Bill sat down on his suitcase and grinned. Up the road a faint light glowed in the window of a farmhouse. The air, heavy with all the accumulated heat of the day, the tang of heated foliage, stenches from a nearby swamp, the smell of the farmyard, and the cooling macadam of the road hung about them, a warm, sweet, voluptuous drape in the summer dusk.
“By George,” burst Everhart, “if we don't get a ride we'll sleep right here in that orchard!”
Wesley lit up a cigarette he had found in his coat pocket: “It's been done,” he offered. “But hell, man, we can't spend a whole night without butts.”
“You smoke like a fiend.”
“Here comes another car. Watch me get us a ride!”
Wesley succeeded; the car slowed to a halt abreast of them. They were in Hartford in thirty minutes, standing directly in front of the Public Library on Main Street. It was nine o'clock.
“Well!” said Bill, putting down his suitcase. “We've come halfway to Boston in six hours. Nine o'clock. Nine o'clock last night I didn't even know you, Wes!”
Wesley made no comment; he was watching people stroll by.
“Look what twenty-four hours and a moment of determination can do!” continued Bill, pushing his hat back. “I'm on my way . . . all of a sudden. Hell! I'm glad I did it. It's going to be a change. I call this life! Do you know, Wes, you're a pioneer in your own right.”

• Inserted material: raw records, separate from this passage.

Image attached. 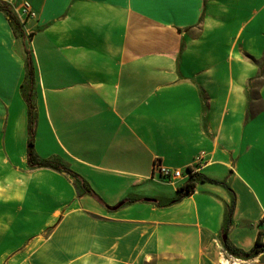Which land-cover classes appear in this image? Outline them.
I'll return each instance as SVG.
<instances>
[{
	"label": "crops",
	"instance_id": "1",
	"mask_svg": "<svg viewBox=\"0 0 264 264\" xmlns=\"http://www.w3.org/2000/svg\"><path fill=\"white\" fill-rule=\"evenodd\" d=\"M0 1V264H264V0Z\"/></svg>",
	"mask_w": 264,
	"mask_h": 264
},
{
	"label": "trees",
	"instance_id": "2",
	"mask_svg": "<svg viewBox=\"0 0 264 264\" xmlns=\"http://www.w3.org/2000/svg\"><path fill=\"white\" fill-rule=\"evenodd\" d=\"M0 9L4 10L7 13V16L11 22V25L13 27V29L17 32L19 30H22V24L20 23L18 17L16 16V14L14 13V11L11 9V7L9 6V4L7 2H3L0 1ZM31 57L28 56L27 58V75L31 76L33 75V67L31 65ZM28 100V99H27ZM29 101V100H28ZM30 103V102H29ZM30 108H32L29 105ZM34 115L32 110L30 109L29 111V126H28V131H29V140H28V148H27V157H28V164L31 168H50V169H54L57 171H62V172H66L69 175L73 176L76 179V183L78 186L80 187H84L85 188V183L82 180V178L77 175L76 173H74L73 171H71L70 169H68L64 164H62L59 161H56L54 159H39L37 157V155L34 152ZM205 178L199 176L198 174H195L194 176H192L188 182L186 183L185 187L182 188L180 191H185V193H189L190 191H193L195 188V182L197 180H203ZM90 190H88L89 192ZM179 192V195L176 199L172 200V202H178L185 194ZM90 193H92L90 191ZM227 250L238 257H242V258H253L255 256H257L259 253H261L262 251H264V244L261 242L260 237L257 240V242L255 243V246L248 252H244L242 250H237V249H232L230 247H227Z\"/></svg>",
	"mask_w": 264,
	"mask_h": 264
},
{
	"label": "built area",
	"instance_id": "3",
	"mask_svg": "<svg viewBox=\"0 0 264 264\" xmlns=\"http://www.w3.org/2000/svg\"><path fill=\"white\" fill-rule=\"evenodd\" d=\"M18 17L20 19L24 17H30L32 15L31 9L29 4L25 3L21 8H18L16 11ZM201 158H197L196 164L198 165L200 163ZM197 166L192 165L187 171L186 174L183 173L179 169H174L172 167L164 166L160 160H155L153 164V173L159 175L163 179H166L168 181H174L177 179H184V178H191L195 174H197ZM239 260L234 259L230 260L226 256H223L222 264H236L239 263Z\"/></svg>",
	"mask_w": 264,
	"mask_h": 264
},
{
	"label": "rangeland",
	"instance_id": "4",
	"mask_svg": "<svg viewBox=\"0 0 264 264\" xmlns=\"http://www.w3.org/2000/svg\"><path fill=\"white\" fill-rule=\"evenodd\" d=\"M4 209L7 210V211H10V209H8L7 207H4ZM5 210H4V211H5Z\"/></svg>",
	"mask_w": 264,
	"mask_h": 264
}]
</instances>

Wesley stared at his companion curiously.
“I was wrong when I said the days of the pioneers were over, yes, even in my lectures. There's one on every street corner, by George. I've always been fascinated by pioneers and the pioneer spirit . . . when I was a kid, reading
period pieces, French-Indian war sagas, Lincoln's life, Boone, Clark, Rogers . . . and when I grew older, I discovered the pioneer spirit in many writers, notably Americans. Change is the health of society. Or is it? I guess I'm a naturally restless person, that may explain it. . . .”

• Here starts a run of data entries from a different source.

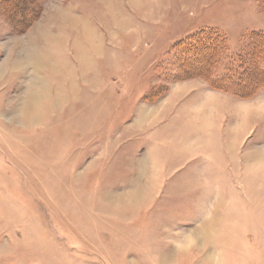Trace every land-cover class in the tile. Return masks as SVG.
<instances>
[{
	"label": "rangeland",
	"instance_id": "1",
	"mask_svg": "<svg viewBox=\"0 0 264 264\" xmlns=\"http://www.w3.org/2000/svg\"><path fill=\"white\" fill-rule=\"evenodd\" d=\"M252 31L264 0H0V264H264V72L205 78Z\"/></svg>",
	"mask_w": 264,
	"mask_h": 264
},
{
	"label": "trees",
	"instance_id": "2",
	"mask_svg": "<svg viewBox=\"0 0 264 264\" xmlns=\"http://www.w3.org/2000/svg\"><path fill=\"white\" fill-rule=\"evenodd\" d=\"M248 38L249 42L246 46L248 48L245 47L241 51L226 55L228 65L219 77L213 75L208 78V75H206L205 78L209 80L206 84L212 90L224 93L229 91L233 96L243 98L244 91L245 93H250L254 90L253 87L258 89L257 82L248 78L257 72H264L257 66V61H255L257 58H261L262 60L264 58V32L252 31L249 33ZM178 46V52L184 50L185 59L197 58L202 60L203 63L201 65H203V69L195 70L191 67L188 68V70L193 69L195 73L199 74L213 70L214 66L212 68L211 66L217 61L219 62L220 57L228 52L224 37L216 29H207L192 34L188 36L183 44ZM253 60L254 62H252Z\"/></svg>",
	"mask_w": 264,
	"mask_h": 264
},
{
	"label": "bare ground",
	"instance_id": "3",
	"mask_svg": "<svg viewBox=\"0 0 264 264\" xmlns=\"http://www.w3.org/2000/svg\"><path fill=\"white\" fill-rule=\"evenodd\" d=\"M58 17H59L60 19H62V20L67 19L66 15L61 14V13H59ZM42 35H45L44 37L46 38V40H47V39H48V40H49V39H52V36L49 35V34H42ZM39 36H41V34H39L38 37H39Z\"/></svg>",
	"mask_w": 264,
	"mask_h": 264
}]
</instances>
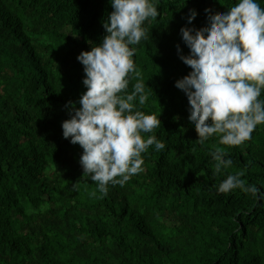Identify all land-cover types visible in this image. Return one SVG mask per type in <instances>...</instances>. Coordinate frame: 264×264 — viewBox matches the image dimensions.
<instances>
[{
  "label": "trees",
  "instance_id": "trees-1",
  "mask_svg": "<svg viewBox=\"0 0 264 264\" xmlns=\"http://www.w3.org/2000/svg\"><path fill=\"white\" fill-rule=\"evenodd\" d=\"M236 2L158 0L148 38L131 47L149 97L135 103L161 119L154 134L166 147L150 146L143 172L103 195L83 176V149L63 137L62 122L67 102L81 107L77 56L107 35L109 0H0V264H264V124L241 145L218 135L201 145L175 86L190 72L180 29L202 28L205 9L219 15ZM214 146L233 161L223 176L213 175ZM239 170L256 196L216 190Z\"/></svg>",
  "mask_w": 264,
  "mask_h": 264
},
{
  "label": "clouds",
  "instance_id": "clouds-1",
  "mask_svg": "<svg viewBox=\"0 0 264 264\" xmlns=\"http://www.w3.org/2000/svg\"><path fill=\"white\" fill-rule=\"evenodd\" d=\"M109 2L113 11L103 24L107 35L77 56L85 73L81 107L67 102L70 118L62 122L63 137L83 149L79 160L83 176L96 182L103 195L108 194L109 185L124 186L143 172L142 154L150 146L156 151L166 147L154 134L161 119L139 110L135 103L144 105L149 97L134 61L136 48L131 47L148 38L144 25L160 15L158 0ZM189 12L191 24L198 13L195 9ZM205 14L204 27L180 29L190 52L184 55L179 45L177 51L190 72L176 80L175 86L187 98L188 123L198 133L199 144L218 135L222 145H241L252 138L257 125L264 124V7L258 0H237L224 13L216 15L205 9ZM132 78L136 83L128 93ZM144 133L153 134L145 138ZM211 156L213 175L223 176L232 159L219 146H214ZM244 176V170L229 173L216 190L229 193L239 189L256 196L260 189Z\"/></svg>",
  "mask_w": 264,
  "mask_h": 264
}]
</instances>
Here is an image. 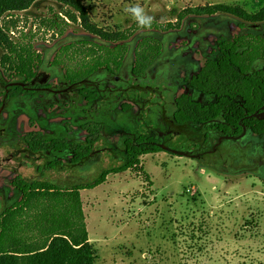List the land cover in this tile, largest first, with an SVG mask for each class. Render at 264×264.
Returning a JSON list of instances; mask_svg holds the SVG:
<instances>
[{"label": "rangeland", "instance_id": "rangeland-1", "mask_svg": "<svg viewBox=\"0 0 264 264\" xmlns=\"http://www.w3.org/2000/svg\"><path fill=\"white\" fill-rule=\"evenodd\" d=\"M78 1L88 10L93 25L113 41H101L80 24L65 25L57 18L62 17L63 5L50 0H39L26 11L7 14L0 26L16 23L8 36L16 43L32 45L41 55L37 73L52 75L53 84L63 82L67 71H76L83 62L92 60L88 57L84 61L85 54L76 52L81 48L87 51L95 44L126 48L119 71L111 74L102 69L88 78L95 84L109 80L115 89L130 88L125 96L101 100L100 111L87 113L95 121L108 119L105 142L111 149L96 154L84 166L58 167L40 173L50 162L68 163L72 155L62 151L47 154L43 160L42 155L27 154L26 135L41 134L47 141L69 142V136L76 134L74 145L84 143L87 136L81 126L85 125L86 107L76 94L69 101L36 95L10 102L4 120L9 118L10 122L13 118L11 137L0 138V216L21 200L13 186L17 177L63 189L91 185L105 171L124 165V142L129 139L124 129L154 137L165 131L160 121L163 117L156 118L159 113L154 105L160 104L165 113L171 114L175 99L182 94L202 104L213 101L189 88L188 82L206 61L219 58V42L244 35L251 29L250 24L233 15L197 16L187 11L239 5L256 14L264 8V0ZM137 6L151 17L150 26L142 27L131 13L130 9ZM49 21L60 27L50 28ZM259 30H264V22ZM122 34L128 36L126 42L119 40ZM152 39L159 43L160 53L152 58L146 78L136 80L131 77L136 50L146 42L153 43ZM84 41L89 44L81 45ZM70 45L73 48L66 50ZM5 54L6 49L0 47V79L5 83L19 82L1 66ZM261 68L264 63L259 62L255 69ZM116 78L120 83H115ZM146 86L158 89L160 98L153 96V90L130 91ZM120 100L126 108L133 102L134 108L123 112L118 105ZM151 102L150 109L138 108V104L142 108ZM88 127L97 130L95 125L85 126ZM209 135L204 143L200 132L196 137L179 134L171 139L169 147L198 155L213 148L220 138L216 132ZM101 137L102 132L94 135V139ZM159 138L162 140L163 136L159 134ZM103 142L100 140L94 150L105 149ZM226 144L231 151L223 157L211 153L194 159L165 152L143 156L139 169L111 174L103 185L82 191L96 264H264V135L248 132L235 146Z\"/></svg>", "mask_w": 264, "mask_h": 264}, {"label": "trees", "instance_id": "trees-1", "mask_svg": "<svg viewBox=\"0 0 264 264\" xmlns=\"http://www.w3.org/2000/svg\"><path fill=\"white\" fill-rule=\"evenodd\" d=\"M37 1L0 0V22L7 14L26 11ZM50 1L63 5L62 17L57 18L65 25L66 22L80 24L86 32L101 41H113L93 25L88 10L78 0ZM189 13L197 16L233 15L249 23L251 29L233 40L220 42L219 58L206 61L189 80L192 90L204 97H212L213 101L202 104L190 95L182 94L175 100L174 121L183 128L184 134L196 137L200 132L204 143L210 139L211 132L238 138L247 128L255 135H264V120L251 117L258 111L263 112L264 107V68L255 69L259 62L264 63V30H259L264 22V8L259 13L250 14L239 5H214L187 11ZM49 25L50 28L60 27L57 22L49 21ZM16 27L13 21L0 26V47L7 51L2 57L1 66L19 82H29L37 75L41 55L33 50L30 43L25 45L10 39L8 34ZM118 38L125 42L128 40L125 34ZM152 41L136 50L132 69L136 77L144 78L152 58L160 53L159 43L154 39ZM88 44L89 41L81 42V45ZM66 48L70 50L73 47L70 45ZM76 52L85 54L84 61L88 57H92V60L83 62L76 71H67L65 79L69 82L86 80L102 69L109 73L119 71L126 48L120 46L111 49L95 44L87 51L81 48ZM21 94L22 88L15 87L10 97L17 99ZM90 97L95 99L97 93L90 94ZM27 144L35 154L42 150L71 151L74 154L73 162H79L91 153L65 140H44L41 134L27 139ZM163 152L154 136L136 132L125 141L124 165L105 171L91 185L63 189L52 183L28 182L17 177L13 186L21 194V200L0 216V264H96L97 256L89 238L82 191L103 185L111 174L139 169L143 156ZM169 154L181 156L173 152ZM60 164L51 162L47 169H55Z\"/></svg>", "mask_w": 264, "mask_h": 264}, {"label": "flooded vegetation", "instance_id": "flooded-vegetation-1", "mask_svg": "<svg viewBox=\"0 0 264 264\" xmlns=\"http://www.w3.org/2000/svg\"><path fill=\"white\" fill-rule=\"evenodd\" d=\"M42 74H46L49 77V80L47 81V83L37 82L36 85L30 86V83L36 77H39ZM131 77H133L136 80H142V79L146 78L145 76H144L145 78L136 77V76H134L132 71H131ZM35 78L29 82H22V83L21 82H15V81L10 82V83H5L0 79V91L2 90L0 93V94H2V97L0 98V138L8 139L9 137H11V135L9 133V129H10V126H12L11 121L13 120V118H11L10 122L8 121L9 118L7 119V122H6V120H4V118H5L4 115L8 111V107L10 105V102L18 101V100H20V98H23V97H30V96L34 97L36 95H43V96L46 95V96H54V97L58 96V97L64 98L65 100L68 99L67 101H69V99L74 100V98H76V97L73 94H76L77 97L80 98V100H82V103L86 107L85 111L83 112V114H85V116H86V117H84L86 119L85 125L81 126V130L83 132L85 131V134L87 137L85 138V142L80 143L79 146H82L83 149H86V150L88 149L91 153L89 155H87L86 157H84L81 161H79V162L74 161L73 162L74 154L71 151L65 150V151L70 152L72 157L70 158L69 162L66 164L58 162L61 164L58 165L56 168L60 167L63 169V168H65V166L70 167V168H77L80 166H84L85 164L89 163L92 160V158H94V156L96 154L103 152L104 150L110 151V149H111L110 146L108 144H106V142H105V140H106L105 137L108 136L107 130H106L108 127V124L106 121L108 119L105 118V120H104V117H103L101 120L98 119L97 121H95V119L93 117H89V115L87 113H89L90 110L91 111L92 110L100 111V108H99L100 102H101V100L102 101L105 100L106 97L111 98V96H114V97L119 98V97L125 96L127 93H130V92H128V89H130L129 87L128 88L122 87V88L115 89L112 86H110L111 84H110L109 80H105V82H103L104 84H102V83L95 84V83H92L88 78L86 80H83V81H75V82H69L65 79L63 82L53 84V83H50V81L52 79V75L47 74V73H41V72H38L37 75L35 76ZM115 83H117V84L120 83V82H118L117 78L115 79ZM188 86H189V83H188ZM15 87H21L22 88V94L17 99H15V98L13 99L10 97V92ZM130 91L141 92V90H135V91L130 90ZM94 93H97V97L95 99L93 97H90V94H94ZM151 93H153V92H151ZM160 95H161V92L158 89H156L153 93L154 97L160 98ZM131 104H132V106H130L129 109L126 110L125 109L126 107L124 106L123 101L120 100L118 102V105L120 106L121 110H123V112H126V111L133 109L134 108L133 102ZM140 106H141V104H138L139 109L147 110L148 108L150 109L153 107V103L151 102V104L142 105V108ZM105 107L106 106H104V108ZM153 108L156 109L157 112L159 113L156 116V118L160 119L159 115H162L163 120L160 119V121L163 123L164 129H165V131L159 132L158 137H154V139L158 145L163 144L165 147L170 148L169 144H170L171 139L175 136H178L179 134L184 133L183 128L181 126H178L176 124V122L174 121V113L176 111V103L174 101V111L171 114L165 113L163 110V107H161L160 104L154 105ZM139 113L141 114L142 111H139ZM12 117H13V115H12ZM90 125L91 126L92 125L97 126V130L94 127L92 129L90 127H88L89 129L85 128V126L87 127ZM244 129H246V132L244 133V130H243L242 135L238 138H234L232 136H224V135L221 136L220 135L218 142L213 146V148L210 149L211 151L210 150L208 151L205 149L204 152L199 153L198 155H191L190 153H183V152H179L176 149L175 150L172 148H170V149L175 152V154L173 153L174 155L180 154L182 157H192L194 159H202L204 156H207L211 153L218 154V155L223 157V156L228 155L231 151V149H230L231 146L229 144H228L229 146H227L226 142L232 143L233 144L232 146H235L236 144H234V143L236 141H239L240 139H242L249 132L247 130V128H244ZM99 132H102L103 137H101L100 139H97V138L94 139V135L98 134ZM123 132L125 133V135H129V136L136 134L133 131H131L133 133H131V132L127 133L125 129L123 130ZM135 132H139V130L135 129ZM68 133L69 134L71 133L70 129H69ZM159 134H161L163 136L162 140H160ZM75 135L69 136V140H70L69 143H71V145H74V142H76V140L78 139V138H75ZM29 136H32V135L27 134L25 139H24V142L27 145V148L25 151H27V154L35 155V153L29 149V146L27 144V139H30ZM43 139L46 140L44 135H43ZM100 140L104 141L102 143V147H104L105 149L94 150V148H96L95 146H98ZM53 141H58V140H53ZM231 141H233V142H231ZM124 144H125V142H124ZM74 146H76V145H74ZM61 152L62 151L48 152V151L42 150L38 154L42 155L43 160H45V157L47 156V154L57 155V154H60ZM165 153H167V152H165ZM169 153L170 152H168L167 154H169ZM169 155H171V154H169ZM21 163H23V161H21ZM50 163H48V164H50ZM53 163H55V162L53 161ZM39 170H40V168H39ZM50 170H54V169H50ZM44 171H49V169H47V166H44V168H42L40 170V173H43Z\"/></svg>", "mask_w": 264, "mask_h": 264}, {"label": "water", "instance_id": "water-1", "mask_svg": "<svg viewBox=\"0 0 264 264\" xmlns=\"http://www.w3.org/2000/svg\"><path fill=\"white\" fill-rule=\"evenodd\" d=\"M49 80V77L46 75V74H42L40 75L39 77H36L31 83H30V86H34L37 84V82H40V83H47V81ZM135 89L137 90H141L143 92H149L150 90H153L155 91L156 89H153V88H150V87H144V88H139V87H134ZM262 111L263 112H256L255 114H253L251 117L253 118H257L259 120H264V107L262 108ZM246 132V129H244V133ZM160 148L163 149V151L165 152H173L175 153L173 150H171L170 148L168 147H165L163 144L159 145Z\"/></svg>", "mask_w": 264, "mask_h": 264}, {"label": "clouds", "instance_id": "clouds-1", "mask_svg": "<svg viewBox=\"0 0 264 264\" xmlns=\"http://www.w3.org/2000/svg\"><path fill=\"white\" fill-rule=\"evenodd\" d=\"M130 11L142 27L150 26L151 17L146 16L142 8L137 6V7L130 9Z\"/></svg>", "mask_w": 264, "mask_h": 264}]
</instances>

Wesley picked up Bill's suitcase. “Let's have a few cold beers,” he proposed.
“Righto!”
“There's a place,” noted Wesley, gesturing toward the other side of the street. “Let's mosey over.”
While they crossed, Bill talked on: “I think I realize now why the pioneer spirit always guided me in my thinking—it's because he's free, Wes, free! He is like the skylark when contrasted to the settler, the man who plants his roots and leans back. The pioneer is free because he moves on and forgets to leave a trace. God!”
They entered a rowdy-looking barroom and occupied a booth with a sticky tabletop. Drinkers of all types sat ranged at the bar, old barflies, soldiers, broken-down hags, loud young men who gestured constantly at one another, and an occasional workingman still clad in his soiled workclothes.